Пойдем дальше. За этим страшным миром есть другой, недостижимый. Это настоящая заграница, недостижимая заграница. Откуда по радио в комнату поступают звуки новейшей западной музыки — боссанова. Самая знаменитая песня в жанре боссановы — это Garota de Ipanema, про потрясающе красивую девушку с пляжа Ипанема в Рио де Жанейро. Такая экзотическая Бразилия, где ходят настоящие девушки, «девушки моей мечты» (когда-то так назывался немецкий мюзикл). Но здесь, в том мире, в котором поэту приходится жить, здесь, конечно же, есть пугающие другие. Есть другие и есть их враждебные взгляды, которые определяют человека, которые оценивают человека. По внешнему виду — они смотрят, как ты выглядишь.
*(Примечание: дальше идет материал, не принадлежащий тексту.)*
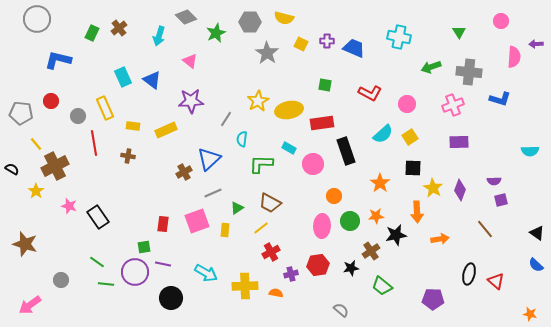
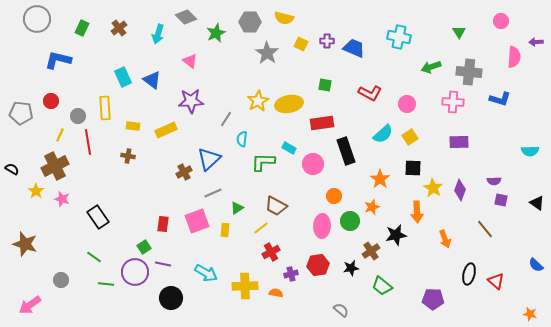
green rectangle at (92, 33): moved 10 px left, 5 px up
cyan arrow at (159, 36): moved 1 px left, 2 px up
purple arrow at (536, 44): moved 2 px up
pink cross at (453, 105): moved 3 px up; rotated 25 degrees clockwise
yellow rectangle at (105, 108): rotated 20 degrees clockwise
yellow ellipse at (289, 110): moved 6 px up
red line at (94, 143): moved 6 px left, 1 px up
yellow line at (36, 144): moved 24 px right, 9 px up; rotated 64 degrees clockwise
green L-shape at (261, 164): moved 2 px right, 2 px up
orange star at (380, 183): moved 4 px up
purple square at (501, 200): rotated 24 degrees clockwise
brown trapezoid at (270, 203): moved 6 px right, 3 px down
pink star at (69, 206): moved 7 px left, 7 px up
orange star at (376, 216): moved 4 px left, 9 px up; rotated 14 degrees counterclockwise
black triangle at (537, 233): moved 30 px up
orange arrow at (440, 239): moved 5 px right; rotated 78 degrees clockwise
green square at (144, 247): rotated 24 degrees counterclockwise
green line at (97, 262): moved 3 px left, 5 px up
По имени и фамилии, типа «еврейская рожа». И им не следует уподобляться, нужно быть тем, «чем другие не были», то есть это просто перифраза известного «будь только самим собой».
И наконец, конечно же, в нем действуют неподвластные человеку, враждебные ему, жуткие, убийственные силы и начала. Время — хронос, пространство — космос, эрос, раса, то есть расовая ненависть, антисемитизм, и «вирус», то есть болезни, физиология. И все это угрожает смертью и ведет к смерти.
Тогда получается, что идеал ухода от этого четырехслойного или четырехуровневого мира — он недостижим. Это совершенно ясно из этого стихотворения. Его достичь нельзя. То есть идеалом была бы позиция йога, который 40 лет сидит на камне без движения. Но нам понятно, что нельзя забаррикадироваться шкафом от пространства, эроса, космоса и расы. Это невозможно. Даже от вируса не спасешься, загородившись шкафом. И здесь возникает вопрос об отречении от поэзии. В список отречений у Бродского — здесь, в этом стихотворении, я не знаю как в других — входит отречение от языка. Не нужно лишние буквы добавлять, уже все написано. Таким образом мы имеем дело опять-таки с парадоксом Тютчева. Если все написано и не надо добавлять буквы, так какого хрена ты пишешь, извините? Само стихотворение, которое мы читаем, оно как раз и сообщает нам, что все эти уходы только желательны, к ним можно стремиться, о них можно мечтать, но они невозможны. Стихотворение пишется, несмотря на то, что стихи писать нельзя.